The running joke about student loans: Don’t ever graduate, since you don’t have to start paying them back until you do.

As of Monday, that will no longer be the case for students borrowing from Sallie Mae, the nation’s largest private student lender.

The company, formally known as SLM Corp., is replacing its signature loan with a shorter-term version that requires students to make interest payments while in school. For many families, the move is expected to push private loans out of reach in an already tight credit market.

The upside is that the cost of a private student loan will be cut by about 40 percent, said Jack Hewes, chief lending officer for Sallie Mae, which is based Reston, Va.

Families would also repay loans between five and 15 years, compared with the previous 15 to 30 years. Despite the shorter term, Sallie Mae says the monthly bills upon graduation wouldn’t increase dramatically.

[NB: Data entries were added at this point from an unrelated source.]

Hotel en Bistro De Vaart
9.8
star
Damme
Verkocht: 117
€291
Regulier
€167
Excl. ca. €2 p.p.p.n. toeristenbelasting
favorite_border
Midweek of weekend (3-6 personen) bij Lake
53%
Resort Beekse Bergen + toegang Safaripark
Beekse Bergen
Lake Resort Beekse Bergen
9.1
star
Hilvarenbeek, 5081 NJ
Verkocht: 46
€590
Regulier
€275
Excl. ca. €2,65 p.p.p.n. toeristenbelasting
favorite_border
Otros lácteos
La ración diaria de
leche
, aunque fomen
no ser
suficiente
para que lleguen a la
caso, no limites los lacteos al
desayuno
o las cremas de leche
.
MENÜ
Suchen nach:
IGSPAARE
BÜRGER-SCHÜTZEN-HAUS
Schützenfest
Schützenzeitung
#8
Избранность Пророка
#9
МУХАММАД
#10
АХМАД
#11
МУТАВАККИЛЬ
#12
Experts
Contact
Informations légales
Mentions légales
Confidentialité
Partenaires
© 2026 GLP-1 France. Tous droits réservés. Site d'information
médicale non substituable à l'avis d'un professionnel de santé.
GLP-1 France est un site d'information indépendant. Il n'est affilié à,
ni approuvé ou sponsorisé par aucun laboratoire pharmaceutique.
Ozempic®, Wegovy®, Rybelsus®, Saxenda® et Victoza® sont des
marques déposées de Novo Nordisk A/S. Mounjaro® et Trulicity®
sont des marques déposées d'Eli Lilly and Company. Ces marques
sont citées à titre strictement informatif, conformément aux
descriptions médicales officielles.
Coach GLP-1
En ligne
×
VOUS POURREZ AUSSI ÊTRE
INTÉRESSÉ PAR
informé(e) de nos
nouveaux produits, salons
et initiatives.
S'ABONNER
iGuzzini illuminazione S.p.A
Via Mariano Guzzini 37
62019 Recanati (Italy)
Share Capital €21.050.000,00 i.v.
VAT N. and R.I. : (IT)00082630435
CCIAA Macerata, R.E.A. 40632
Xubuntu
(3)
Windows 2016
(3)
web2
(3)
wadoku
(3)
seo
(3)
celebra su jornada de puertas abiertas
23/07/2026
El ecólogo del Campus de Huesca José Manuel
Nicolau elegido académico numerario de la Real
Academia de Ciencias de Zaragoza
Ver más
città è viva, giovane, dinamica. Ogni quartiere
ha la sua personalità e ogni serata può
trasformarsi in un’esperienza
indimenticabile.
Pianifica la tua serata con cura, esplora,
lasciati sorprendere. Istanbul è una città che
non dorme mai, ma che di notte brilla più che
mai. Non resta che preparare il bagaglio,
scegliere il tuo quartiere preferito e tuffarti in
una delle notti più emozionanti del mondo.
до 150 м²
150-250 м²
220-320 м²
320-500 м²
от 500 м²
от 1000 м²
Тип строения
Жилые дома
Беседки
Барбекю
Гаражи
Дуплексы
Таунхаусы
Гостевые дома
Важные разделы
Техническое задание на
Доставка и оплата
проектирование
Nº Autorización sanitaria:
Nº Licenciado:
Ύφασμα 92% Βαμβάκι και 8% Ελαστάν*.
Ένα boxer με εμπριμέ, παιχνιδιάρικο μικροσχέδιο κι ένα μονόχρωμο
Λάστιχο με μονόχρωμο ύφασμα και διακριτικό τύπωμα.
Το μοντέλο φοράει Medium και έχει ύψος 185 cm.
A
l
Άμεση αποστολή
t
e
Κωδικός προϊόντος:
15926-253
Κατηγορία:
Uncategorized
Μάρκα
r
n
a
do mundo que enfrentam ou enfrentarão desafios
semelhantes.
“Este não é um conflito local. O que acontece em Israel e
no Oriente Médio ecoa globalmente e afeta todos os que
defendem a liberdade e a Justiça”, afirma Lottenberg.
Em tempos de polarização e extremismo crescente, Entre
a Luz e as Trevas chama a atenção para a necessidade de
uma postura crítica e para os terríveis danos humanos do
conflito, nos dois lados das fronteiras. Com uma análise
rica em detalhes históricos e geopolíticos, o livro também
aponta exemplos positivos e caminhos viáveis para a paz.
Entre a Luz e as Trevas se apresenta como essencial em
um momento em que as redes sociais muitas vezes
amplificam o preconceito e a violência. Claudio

This is because the interest payments students make while in school would avoid negative amortization, where the loan balance grows because of deferred interest.

The loans will be available for the 2009-2010 calendar year.

As an example of how the loans will work, Sallie Mae paints the scenario of a student who wants to borrow $17,000 over two years.

For the first semester of freshman year, the student would pay $40 a month. That figure would rise each semester, reaching $160 by the second semester of sophomore year. The $160 monthly payments would continue until graduation.

Once out of school, the student would owe only the principal of $17,000.

This would be paid off over the next six years at $328 a month. Under the previous setup, the student would have repaid the money over 15 years at $250 a month.

The new requirement will lower the total cost of the loan to $28,000, compared to the previous $45,000.

For Sallie Mae, the impetus for the change is easy to see. Interest payments from students while they’re in school improves cash flow for the company, noted Mark Kantrowitz, publisher of FinAid.org, which tracks the college financial aid industry. The loans are also less risky since families that can’t pay while in school are weeded out.

Sallie Mae expects its default rate will drop substantially as a result of the change, Hewes said. In the last fiscal quarter, 4.5 percent of the company’s private student loans defaulted.

It’s not clear yet how the change will impact the volume of student loans that are made. But Sallie Mae projects it will issue between $5.5 billion to $6 billion in private student loans this year, down from the $6.3 billion in loans it made last year.

One reason loan volume won’t be hugely impacted is that banks and lenders have already tightened lending standards in the past year, Kantrowitz said.

In addition to lowering the total price of a loan, another potential upside of the change is that families will become more aware of just how costly private student loans can be.

“Students tend to over borrow, not realizing how much interest they’re paying. With this, students will know exactly what it’s costing them,” he said.

As a result, he noted that more will turn to cheaper federal loans and grants.